INPUT>
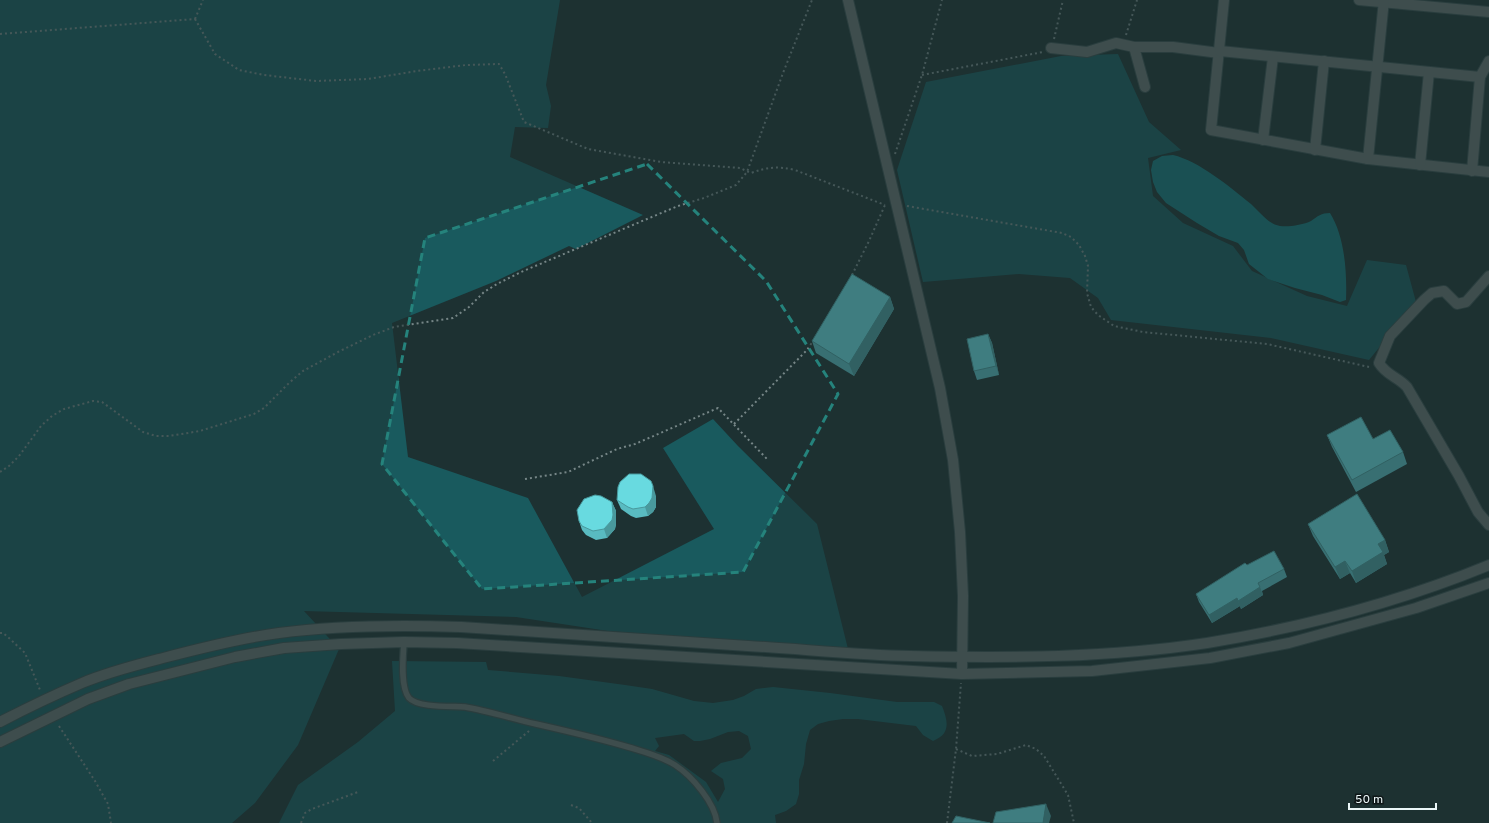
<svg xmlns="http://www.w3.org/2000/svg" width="1489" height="823" font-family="Overpass,sans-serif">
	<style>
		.green { fill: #195a5e; fill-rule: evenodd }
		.water { fill: #17777c }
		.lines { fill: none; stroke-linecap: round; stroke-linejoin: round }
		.service-casing { stroke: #3a4d4e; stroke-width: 8 }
		.minor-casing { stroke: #3a4d4e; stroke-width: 12 }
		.tertiary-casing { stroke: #3a4d4e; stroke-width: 12 }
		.path { stroke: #768687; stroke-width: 2; stroke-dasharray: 2 3; stroke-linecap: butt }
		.service { stroke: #667070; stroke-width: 5.5 }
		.minor { stroke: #667070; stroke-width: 10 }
		.tertiary { stroke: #667070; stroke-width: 10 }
		.wall { fill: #59bbc1 }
		.shaded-wall { fill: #49999d }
		.building { fill: #68dae0; stroke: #49999d }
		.marked { fill: none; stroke: #25837c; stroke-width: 3; stroke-dasharray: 8 5; stroke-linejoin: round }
	</style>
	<rect width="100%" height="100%" fill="#1d3132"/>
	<!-- green -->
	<g class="green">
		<polygon points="0,0 560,0 546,85 551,106 548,128 515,127 510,157 643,215 576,249 569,246 496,281 392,323 408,457 528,498 582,597 714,529 663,448 713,419 738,446 817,524 848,649 608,631 516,617 304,611 339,649 298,745 255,803 232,823 0,823"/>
		<polygon points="1118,54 1149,122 1181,150 1148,158 1153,196 1183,223 1233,246 1252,271 1307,296 1347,306 1367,260 1406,265 1416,302 1369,360 1271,338 1111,320 1098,298 1070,278 1019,274 923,282 897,170 926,82 1061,56"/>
		<path d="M 392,661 L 486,662 L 488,670 L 559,676 L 625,685 L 652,689 L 694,701 L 713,703 L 733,700 L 744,696 L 756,689 L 773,687 L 830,693 L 897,702 L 934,702 L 942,706 C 948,721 951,734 933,741 L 923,735 L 916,726 L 858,719 L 843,719 L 829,721 L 818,724 L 810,730 L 806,744 L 804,764 L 799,780 L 799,794 L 796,804 L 786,811 L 775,815 L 776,823 L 279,823 L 298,785 L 358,742 L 395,711 ZM 739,731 L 748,736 L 751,749 L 742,758 L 721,763 L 711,771 L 723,779 L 725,789 L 718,802 L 706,782 L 669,755 L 655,751 L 659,746 L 655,738 L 684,734 L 694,741 L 700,741 L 710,739 L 728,732 Z"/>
	</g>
	<!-- water -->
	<path class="water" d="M 1173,155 C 1199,161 1230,187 1251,204 C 1260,212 1268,224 1280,226 C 1289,227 1303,225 1311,221 C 1318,216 1321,213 1330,213 C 1345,237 1347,273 1346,300 L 1340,302 L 1322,295 L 1295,288 L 1268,279 L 1249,264 L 1244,250 L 1238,243 L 1219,236 L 1197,223 L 1166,203 L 1157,192 L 1153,182 L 1151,170 L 1153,161 L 1162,156 Z"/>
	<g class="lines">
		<!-- service casing -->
		<g class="service-casing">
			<path id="service" d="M 404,642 C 403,656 400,687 409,698 C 418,708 452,706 465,707 C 489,711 513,719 536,724 C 567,731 597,738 628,747 C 644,752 661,756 675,765 C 692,776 715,803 717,823"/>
		</g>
		<!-- minor casing -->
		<g class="minor-casing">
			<g id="minor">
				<polyline points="1224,0 1211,130 1368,159 1489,172"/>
				<polyline points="1359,0 1489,12"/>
				<polyline points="1134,47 1145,87"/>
				<polyline points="1051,48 1087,52 1116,43 1134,47 1173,47 1219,53"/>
				<polyline points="1220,51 1480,77"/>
				<polyline points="1263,140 1273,57"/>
				<polyline points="1315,150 1324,61"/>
				<polyline points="1368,159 1384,0"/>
				<polyline points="1420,165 1429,72"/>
				<polyline points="1472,171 1480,77 1489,61"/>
				<path d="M 1489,276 L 1466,302 L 1457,304 L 1444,291 L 1432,293 L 1424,300 L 1390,336 L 1379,363 C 1386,375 1398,377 1407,387 L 1459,476 L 1478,512 L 1489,525"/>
			</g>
		</g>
		<!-- tertiary casing -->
		<g class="tertiary-casing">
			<g id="tertiary">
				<polyline points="848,0 940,388 953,460 960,532 963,596 962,674"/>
				<path d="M 0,722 C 27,708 54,695 82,683 C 108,672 136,665 163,658 C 201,648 240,638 279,633 C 339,625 400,625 461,627 C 556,633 652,639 748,646 C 802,649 856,655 910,656 C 1008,658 1109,658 1207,643 C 1304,627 1399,602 1489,565"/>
				<polyline points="0,742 88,699 129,684 235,657 284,648 341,644 404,642 457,643 962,674 1092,671 1210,658 1289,643 1416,608 1489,583"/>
			</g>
		</g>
		<!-- path -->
		<g class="path">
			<path d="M 195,19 L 215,54 L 239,70 L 264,75 L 316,81 L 368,79 L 417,71 L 466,65 L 499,64 L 505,74 L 524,122 L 588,149 L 661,162 L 740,168 L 751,173 C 767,167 778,166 795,170 L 885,205"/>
			<polyline points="195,19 203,0"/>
			<polyline points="0,34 195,19"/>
			<polyline points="1126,35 1137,0"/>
			<polyline points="1054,39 1063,0"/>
			<polyline points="922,75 1043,52"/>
			<polyline points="895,154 922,75 942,0"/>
			<polyline points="907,206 1062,233 1071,237 1079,245 1085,256 1088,266 1087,293 1091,307 1098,315 1114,326 1143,332 1267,344 1369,367"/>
			<polyline points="852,275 869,241 885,205"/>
			<polyline points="734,424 807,350 813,341"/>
			<polyline points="0,472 9,466 19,456 41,426 52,416 64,409 93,401 102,402 143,432 156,436 169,436 200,431 254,414 264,408 289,383 303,371 338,352 373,335 394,327 453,318 469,307 484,292 497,284 521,272 678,206 704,198 736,185 747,172 783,73 812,0"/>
			<polyline points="525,479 568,472 617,449 635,444 718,408 767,459"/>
			<polyline points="0,633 3,633 9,638 25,653 40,690"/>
			<polyline points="59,726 95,781 108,804 111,823"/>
			<polyline points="956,749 972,756 997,754 1026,745 1036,749 1044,756 1068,795 1074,823"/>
			<polyline points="493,761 529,731"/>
			<polyline points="571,805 579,808 592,823"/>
			<polyline points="301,823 305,813 312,809 358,792"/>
			<polyline points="947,823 956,749 961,683"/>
		</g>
		<!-- service -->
		<use href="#service" class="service"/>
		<!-- minor -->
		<use href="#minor" class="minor"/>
		<!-- tertiary -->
		<use href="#tertiary" class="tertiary"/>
	</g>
	<!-- wall -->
	<g class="wall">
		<polygon points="890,297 894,309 854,376 816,353 812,341"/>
		<polygon points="988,334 992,343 999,375 977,380 974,371"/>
		<polygon points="1327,435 1373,439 1403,452 1407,464 1356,492 1332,447"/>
		<polygon points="656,496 656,507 653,512 648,516 636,518 631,516 621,509 617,500"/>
		<polygon points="612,502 616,511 616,524 615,529 607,538 596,540 586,535 582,530 579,521"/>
		<polygon points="1308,524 1385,540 1389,552 1384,555 1387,564 1356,583 1350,573 1340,579 1313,536"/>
		<polygon points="1247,565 1284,569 1287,577 1262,591 1263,595 1241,609 1240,606 1212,623 1199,602 1196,594"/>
	</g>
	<!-- shaded-wall -->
	<g class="shaded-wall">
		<polygon points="890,297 894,309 854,376 849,364"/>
		<polygon points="988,334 992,343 999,375 996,366"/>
		<polygon points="653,486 656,496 656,507 653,512 648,516 645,507"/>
		<polygon points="612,502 616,511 616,524 615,529 607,538 604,529"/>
		<polygon points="1385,540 1389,552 1384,555 1387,564 1356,583 1352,571 1378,544"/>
		<polygon points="1345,561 1350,573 1340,579 1335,567"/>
		<polygon points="1260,587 1263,595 1241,609 1238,601"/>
		<polygon points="1237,598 1240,606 1212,623 1209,615"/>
		<polygon points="1046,804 1051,816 1049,823 1043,823"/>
	</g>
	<!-- building -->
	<g class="building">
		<polygon points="852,274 890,297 849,364 812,341"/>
		<polygon points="988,334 996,366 974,371 967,339"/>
		<polygon points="1361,417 1373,439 1390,430 1403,452 1352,480 1327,435"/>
		<polygon points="629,474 641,474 651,481 653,486 652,498 649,503 645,507 633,509 628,507 617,500 618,487 620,482"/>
		<polygon points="1357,494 1385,540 1378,544 1383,552 1352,571 1345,561 1335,567 1308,524"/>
		<polygon points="595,495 601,496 612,502 613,515 612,520 604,529 593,531 582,526 579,521 577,510 584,499"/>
		<polygon points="1274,551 1284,569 1258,583 1260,587 1238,601 1237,598 1209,615 1196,594 1245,563 1247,565"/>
		<polygon points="1046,804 1043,823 993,823 996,812"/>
		<polygon points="956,816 990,823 952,823"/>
	</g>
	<!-- marked area -->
	<path d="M0 0H1489V823H0ZM 647,164 L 766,281 L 838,394 L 743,572 L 482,589 L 382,464 L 425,238 Z" fill="#1d3132" fill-opacity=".55" fill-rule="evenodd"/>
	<path class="marked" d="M 647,164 L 766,281 L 838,394 L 743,572 L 482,589 L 382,464 L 425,238 Z"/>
	<!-- scale -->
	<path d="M1349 803v6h87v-6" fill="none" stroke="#ebf7f8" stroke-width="2"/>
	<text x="1355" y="803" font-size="12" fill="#ebf7f8" stroke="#0f1718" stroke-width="3" paint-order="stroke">50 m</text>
</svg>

WORK TASK>
Working through the records, find each line containing the word "lines" and copy it.

TASK SOLUTION>
		.lines { fill: none; stroke-linecap: round; stroke-linejoin: round }
	<g class="lines">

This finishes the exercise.